The pacing is poor, both in terms of getting through it (the middle hour seems to drag on for ages) and in terms of story urgency and agency (there’s a two year time-skip in the middle of said aforementioned middle hour that basically makes it seem like R.I.F.T., the anti-tech terror group, spent the time sat on their arses twiddling their thumbs despite insisting that AI Will is a huge danger just moments ago). The scale is preposterously tiny with literally nobody outside of maybe 10 people being at all concerned or at all aware of the evil sounding self-aware AI that may or may not be building up an army. Despite costing $100 million, Transcendence looks cheap as all hell and no more so during its bafflingly stupid final 30 minutes, despite being an allegedly serious film.
And that extreme self-seriousness is the film’s major downfall here. It’s so serious and joyless, like it’s offering up some kind of cautionary tale, imparting some kind of wisdom that only it has ever gotten and which will blow our minds when it tells us! Except that its supposedly majorly smart wisdom is “science is scarewy” and its finale involves lots of explosions, Terminator-people and dreadfully rendered data bytes that act like vines. It thinks it’s Ghost In The Shell or something similarly smart about the nature of humanity, but it’s actually more Surrogates. If it didn’t have the feel of a big important serious treatise about big important serious things, it’d be easier to just write it off as a terrible dumb movie. Instead, it’s a terrible dumb movie that has pretentions of being a smart movie and those are smug, highly irritating sh*tfests to sit through.
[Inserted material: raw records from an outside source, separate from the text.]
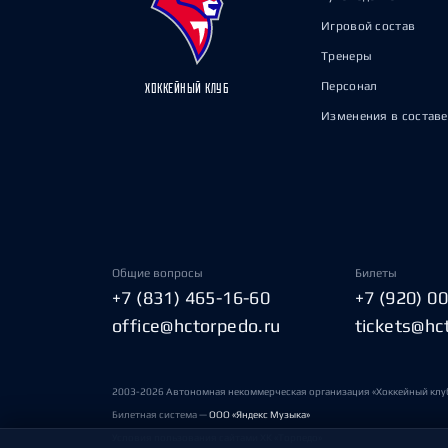
Игровой состав
Тренеры
Персонал
ХОККЕЙНЫЙ КЛУБ
Изменения в составе
Общие вопросы
Билеты
+7 (831) 465-16-60
+7 (920) 0
office@hctorpedo.ru
tickets@hc
2003-2026 Автономная некоммерческая организация «Хоккейный клу
Билетная система —
ООО «Яндекс Музыка»
Условия пользования сайтами ХК «Торпедо»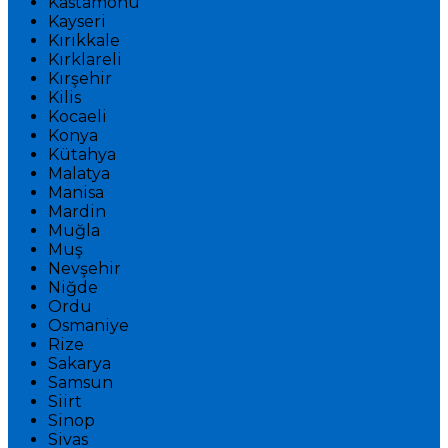
Kastamonu
Kayseri
Kırıkkale
Kırklareli
Kırşehir
Kilis
Kocaeli
Konya
Kütahya
Malatya
Manisa
Mardin
Muğla
Muş
Nevşehir
Niğde
Ordu
Osmaniye
Rize
Sakarya
Samsun
Siirt
Sinop
Sivas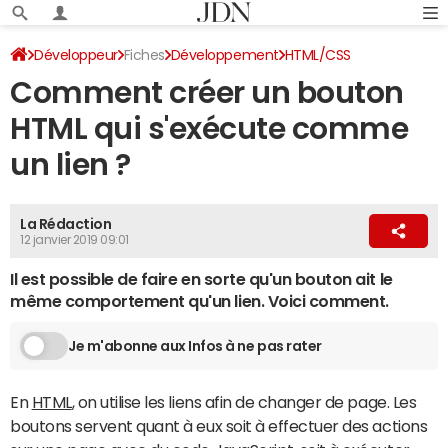
Développeur
Fiches
Développement
HTML/CSS
Comment créer un bouton
HTML qui s'exécute comme
un lien ?
La Rédaction
12 janvier 2019 09:01
Il est possible de faire en sorte qu'un bouton ait le
même comportement qu'un lien. Voici comment.
Je m'abonne aux Infos à ne pas rater
En
HTML
, on utilise les liens afin de changer de page. Les
boutons servent quant à eux soit à effectuer des actions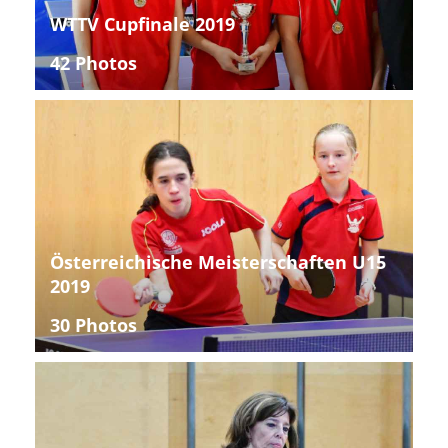
WTTV Cupfinale 2019
42 Photos
Österreichische Meisterschaften U15
2019
30 Photos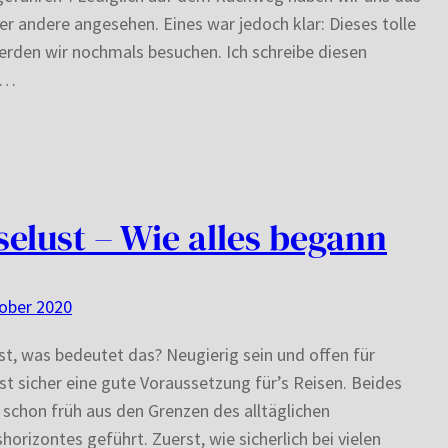
er andere angesehen. Eines war jedoch klar: Dieses tolle
rden wir nochmals besuchen. Ich schreibe diesen
t…
selust – Wie alles begann
ober 2020
st, was bedeutet das? Neugierig sein und offen für
st sicher eine gute Voraussetzung für’s Reisen. Beides
 schon früh aus den Grenzen des alltäglichen
shorizontes geführt. Zuerst, wie sicherlich bei vielen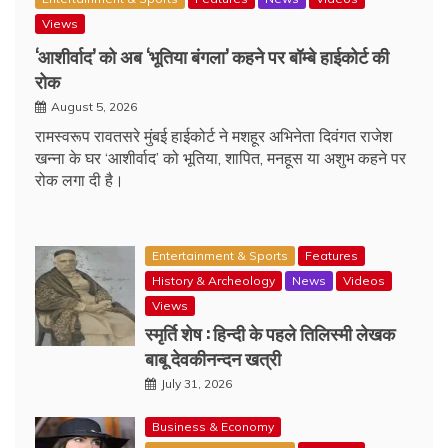
Views
‘आशीर्वाद’ को अब ‘भूतिया बंगला’ कहने पर बॉम्बे हाईकोर्ट की
रोक
August 5, 2026
रामस्वरूप रावतसरे मुंबई हाईकोर्ट ने मशहूर अभिनेता दिवंगत राजेश
खन्ना के घर ‘आशीर्वाद’ को भूतिया, शापित, मनहूस या अशुभ कहने पर
रोक लगा दी है।
Entertainment & Sports
Features
History & Archeology
News
Videos
Views
स्मृर्ति शेष : हिन्दी के पहले तिलिस्मी लेखक
बाबू देवकीनन्दन खत्री
July 31, 2026
Business & Economy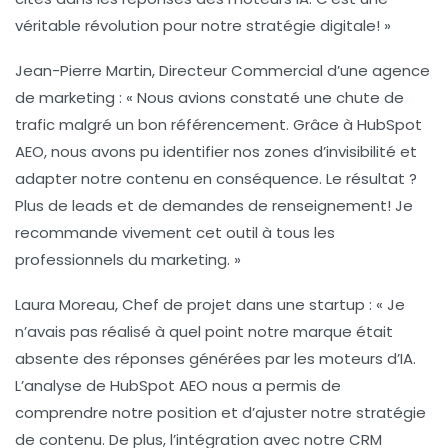
véritable révolution pour notre stratégie digitale! »
Jean-Pierre Martin
, Directeur Commercial d’une agence
de marketing : « Nous avions constaté une chute de
trafic malgré un bon référencement. Grâce à
HubSpot
AEO
, nous avons pu identifier nos zones d’invisibilité et
adapter notre contenu en conséquence. Le résultat ?
Plus de leads et de demandes de renseignement! Je
recommande vivement cet outil à tous les
professionnels du marketing. »
Laura Moreau
, Chef de projet dans une startup : « Je
n’avais pas réalisé à quel point notre marque était
absente des réponses générées par les moteurs d’IA.
L’analyse de
HubSpot AEO
nous a permis de
comprendre notre position et d’ajuster notre stratégie
de contenu. De plus, l’intégration avec notre CRM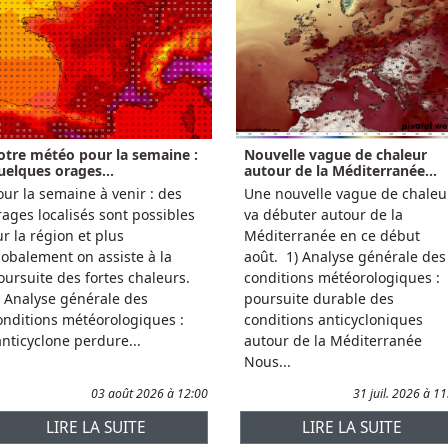
otre météo pour la semaine :
Nouvelle vague de chaleur
uelques orages...
autour de la Méditerranée...
our la semaine à venir : des
Une nouvelle vague de chaleu
rages localisés sont possibles
va débuter autour de la
ur la région et plus
Méditerranée en ce début
lobalement on assiste à la
août. 1) Analyse générale des
oursuite des fortes chaleurs.
conditions météorologiques :
) Analyse générale des
poursuite durable des
onditions météorologiques :
conditions anticycloniques
'anticyclone perdure...
autour de la Méditerranée
Nous...
03 août 2026 à 12:00
31 juil. 2026 à 1
LIRE LA SUITE
LIRE LA SUITE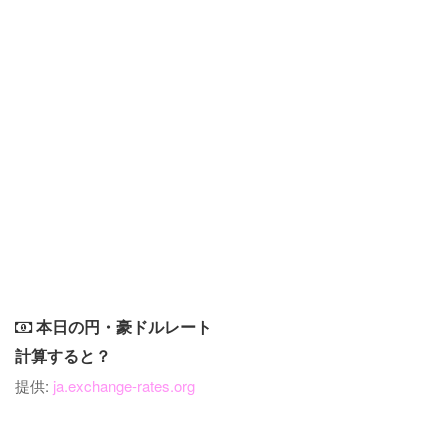
本日の円・豪ドルレート
計算すると？
提供:
ja.exchange-rates.org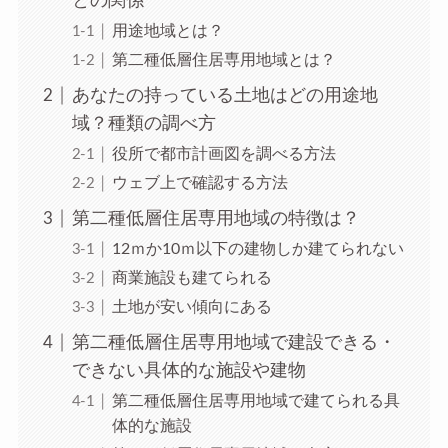
との関係
用途地域とは？
第二種低層住居専用地域とは？
あなたの持っている土地はどの用途地
域？種類の調べ方
役所で都市計画図を調べる方法
ウェブ上で確認する方法
第二種低層住居専用地域の特徴は？
12ｍか10ｍ以下の建物しか建てられない
商業施設も建てられる
土地が安い傾向にある
第二種低層住居専用地域で建設できる・
できない具体的な施設や建物
第二種低層住居専用地域で建てられる具
体的な施設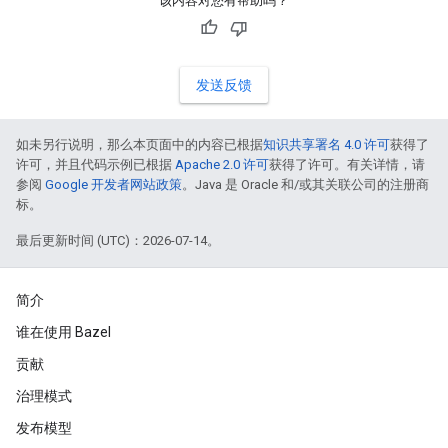
该内容对您有帮助吗？
发送反馈
如未另行说明，那么本页面中的内容已根据
知识共享署名 4.0 许可
获得了
许可，并且代码示例已根据
Apache 2.0 许可
获得了许可。有关详情，请
参阅
Google 开发者网站政策
。Java 是 Oracle 和/或其关联公司的注册商
标。
最后更新时间 (UTC)：2026-07-14。
简介
谁在使用 Bazel
贡献
治理模式
发布模型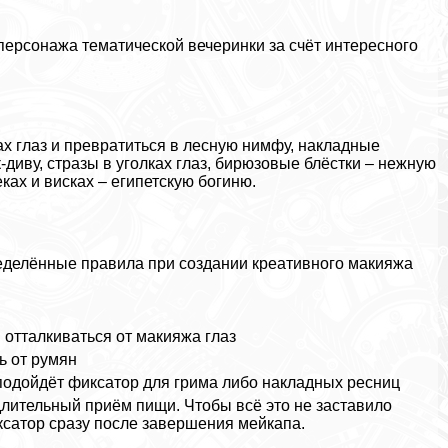
персонажа тематической вечеринки за счёт интересного
х глаз и превратиться в лесную нимфу, накладные
-диву, стразы в уголках глаз, бирюзовые блёстки – нежную
ках и висках – египетскую богиню.
еделённые правила при создании креативного макияжа
 отталкиваться от макияжа глаз
ь от румян
подойдёт фиксатор для грима либо накладных ресниц
длительный приём пищи. Чтобы всё это не заставило
ксатор сразу после завершения мейкапа.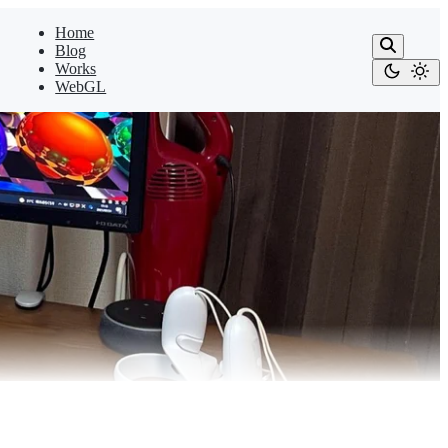
Home
Blog
Works
WebGL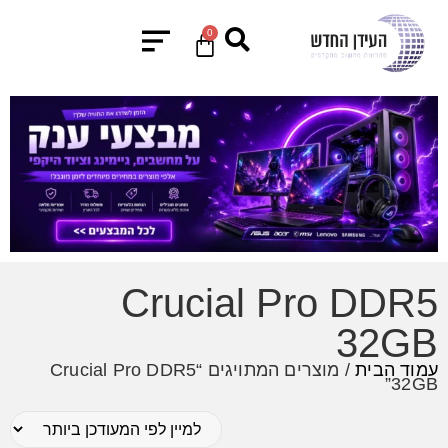
0
Crucial Pro DDR5
32GB
עמוד הבית
/ מוצרים המתויגים “Crucial Pro DDR5
32GB”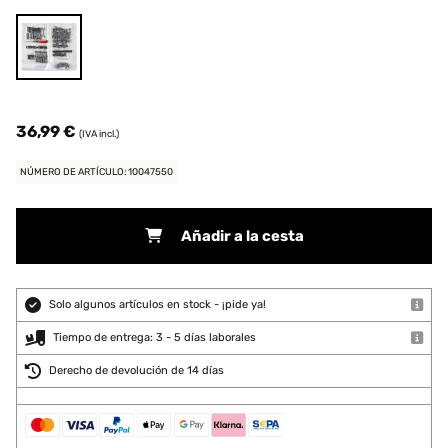
36,99 €
(IVA incl.)
NÚMERO DE ARTÍCULO: 10047550
Añadir a la cesta
Solo algunos artículos en stock - ¡pide ya!
Tiempo de entrega: 3 - 5 días laborales
Derecho de devolución de 14 días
You could have made something great out of Transcendence. A tight-knit relationship drama about coping with loss. A satire about how dependent we are on advancing technology. A thriller about an evil sentient AI that explores the worldwide consequences of such a thing and doesn’t demonise all technology on the straight-faced basis of the usually sarcastic quip “THIS IS HOW SKYNET STARTED!!” We got none of those films. Instead, first-time director Wally Pfister (previous of being the Director Of Photography for all Christopher Nolan films from Batman Begins to The Dark Knight Rises) has turned in a dumb piece of crap that thinks it’s got the key to the safety of future civilisation. A film that’s terrified of science, dismissive of women and women scientists and also a poorly acted, poorly paced, cheap mess. I felt insulted as I left the cinema, feeling like I had both had my time wasted and my intelligence stamped all over.
To think Wally Pfister turned down working on Interstellar to make this…
Callie Petch has cloned a human being, it is now a member of their band.